UCLA researchers have received clearance from the U.S. Food and Drug Administration to begin clinical trials of a new drug, AD-NP1, aimed at regenerating heart tissue after injury. The drug was developed by Arjun Deb, a professor at UCLA and member of the Eli and Edythe Broad Center of Regenerative Medicine and Stem Cell Research.
Deb’s research identified that after a heart attack, levels of the protein ENPP1 increase in heart tissue, which disrupts energy production in cells and impedes repair. By blocking ENPP1 with the monoclonal antibody AD-NP1, his team found improved tissue repair and reduced scar formation in animal studies.
The project was funded entirely by public sources, including the National Institutes of Health, Department of Defense, and California Institute for Regenerative Medicine. No private companies or investors were involved in its development.
“This work has been entirely funded by taxpayer dollars, and done entirely within the University of California research ecosystem,” said Deb. “I have not taken a cent from any private donor or company to develop this drug. I hope this will form a model for future drug development at UCLA. This process has advantages of lower costs, potentially shorter development time and the principal investigator being in control of the science and having intellectual freedom with the development of the molecule, which is the most important of all.”
Monoclonal antibodies like AD-NP1 are engineered to target specific proteins—in this case, human ENPP1—without affecting other proteins. According to Deb: “Much like people eat food to get energy, cells also require energy to multiply and grow and function, and this is more critical when the tissue is injured.”
He added: “That is what we saw: increased ENPP1 expression interfered with critical pathways that are needed for a cell to derive energy,” noting that animal tests showed stronger heart muscle contraction when treated with AD-NP1.
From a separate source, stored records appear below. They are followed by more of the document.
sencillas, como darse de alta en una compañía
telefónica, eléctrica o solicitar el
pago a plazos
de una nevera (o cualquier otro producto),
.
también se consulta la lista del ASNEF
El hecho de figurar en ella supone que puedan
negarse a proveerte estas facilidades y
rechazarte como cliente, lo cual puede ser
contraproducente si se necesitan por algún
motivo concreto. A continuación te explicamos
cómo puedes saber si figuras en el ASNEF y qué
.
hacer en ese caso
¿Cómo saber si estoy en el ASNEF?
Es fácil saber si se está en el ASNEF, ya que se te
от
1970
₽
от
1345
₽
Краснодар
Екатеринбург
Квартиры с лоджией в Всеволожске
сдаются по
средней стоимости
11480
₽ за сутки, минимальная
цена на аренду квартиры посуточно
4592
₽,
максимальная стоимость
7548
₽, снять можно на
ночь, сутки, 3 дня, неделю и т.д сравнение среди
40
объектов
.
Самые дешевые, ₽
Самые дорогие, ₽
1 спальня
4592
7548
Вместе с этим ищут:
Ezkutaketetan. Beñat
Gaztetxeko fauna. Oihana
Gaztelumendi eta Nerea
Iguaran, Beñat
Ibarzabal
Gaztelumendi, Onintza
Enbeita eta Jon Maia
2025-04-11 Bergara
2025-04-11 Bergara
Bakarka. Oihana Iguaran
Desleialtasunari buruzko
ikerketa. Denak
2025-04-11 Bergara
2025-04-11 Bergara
Deb’s approach does not use stem cells but instead aims to optimize natural repair mechanisms within tissues. He believes AD-NP1 could also benefit other organs following acute injury due to shared cellular energy pathways.
If clinical trials confirm its effectiveness in humans as seen in animals, AD-NP1 could lead to new therapies for preventing organ function decline after injury.
“Cardiovascular disease is still the leading cause of death in the U.S. and around the world,” said Deb. “All Americans want to lead healthier and longer disease-free lives. It’s a testament to the funding system we have in place in this country that within six or seven years, in an academic lab in a university setting, we have engineered a new drug that potentially could be helpful to many people with heart disease or other forms of organ injury.”